_Exercise brief_
Rewrite the items from the line with "What is the label" to the line with "What is the spread", switching "label" to "name" and keeping everything else the same. Leave the pictures out and give only those lines.

─── Task input ───

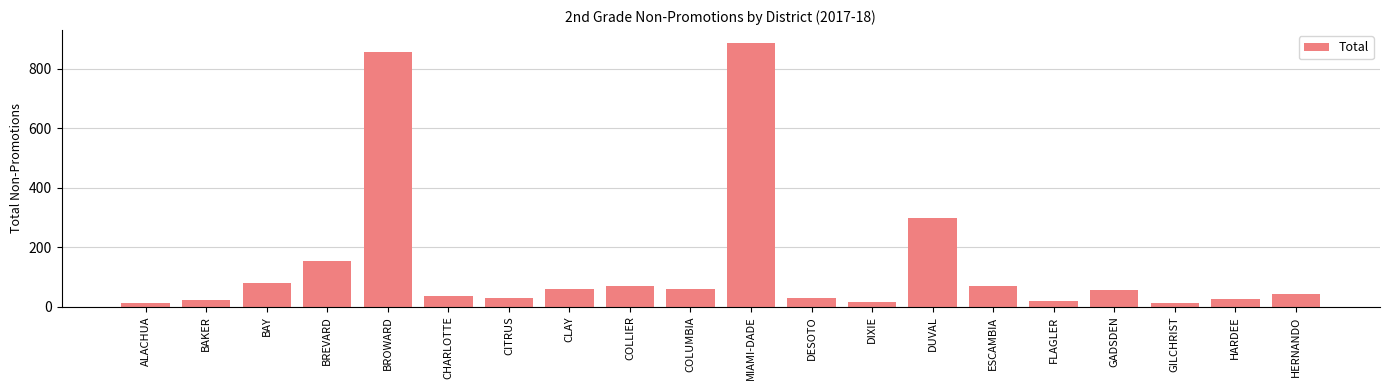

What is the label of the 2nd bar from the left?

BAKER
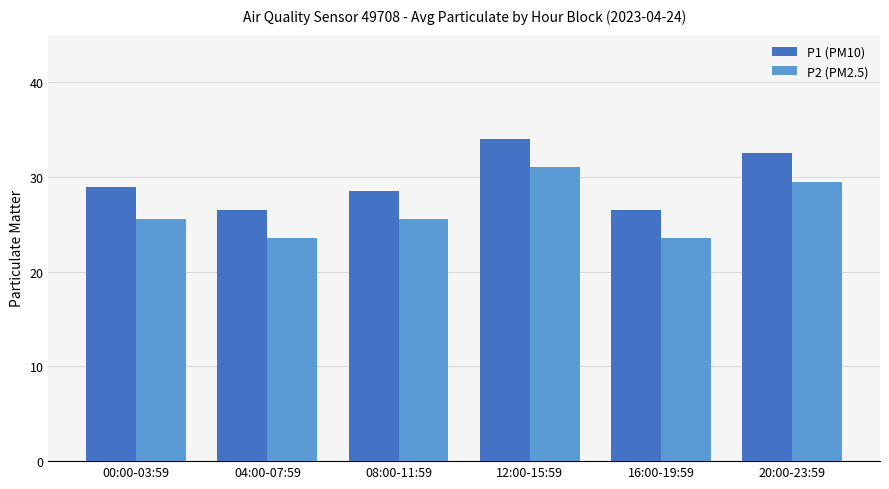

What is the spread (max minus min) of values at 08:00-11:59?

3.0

───
─── Task input ───

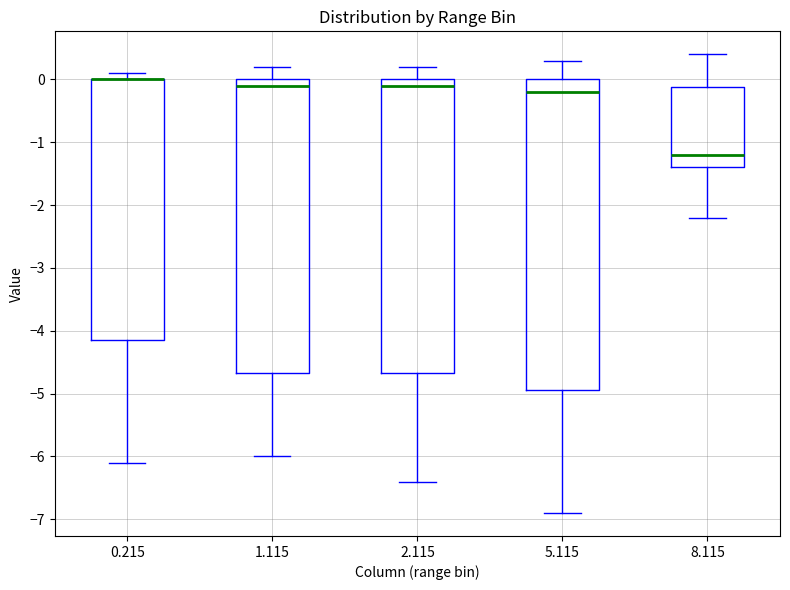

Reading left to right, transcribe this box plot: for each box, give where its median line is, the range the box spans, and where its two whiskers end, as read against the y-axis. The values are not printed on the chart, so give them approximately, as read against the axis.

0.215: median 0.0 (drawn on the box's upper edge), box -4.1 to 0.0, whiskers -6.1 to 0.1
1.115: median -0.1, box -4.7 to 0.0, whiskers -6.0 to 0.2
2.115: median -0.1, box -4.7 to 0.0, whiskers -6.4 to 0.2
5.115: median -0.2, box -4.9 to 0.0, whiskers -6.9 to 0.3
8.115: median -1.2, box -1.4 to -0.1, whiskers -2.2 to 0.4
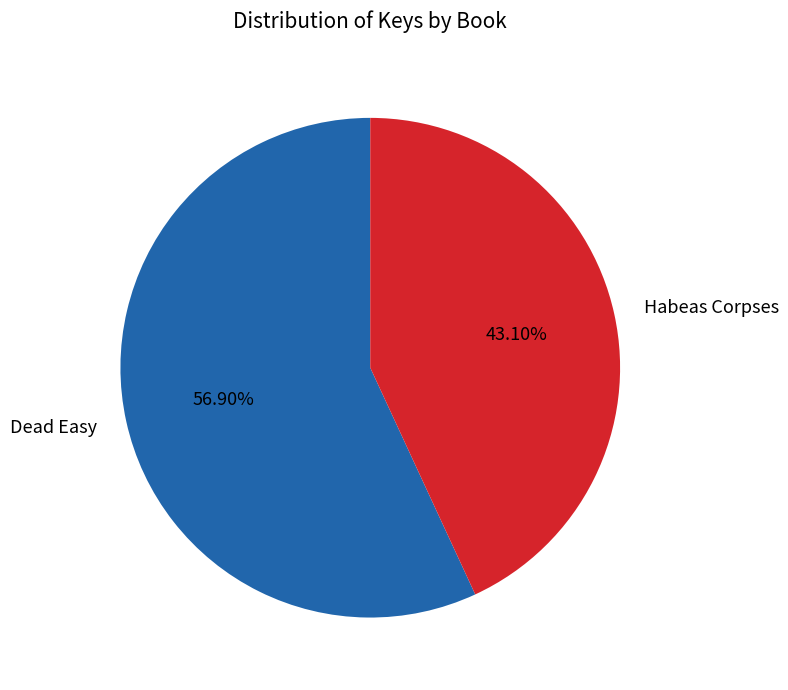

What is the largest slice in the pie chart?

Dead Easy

───

_Written response_
What is the name of the 2nd bar from the left?

BAKER

What is the spread (max minus min) of values at 08:00-11:59?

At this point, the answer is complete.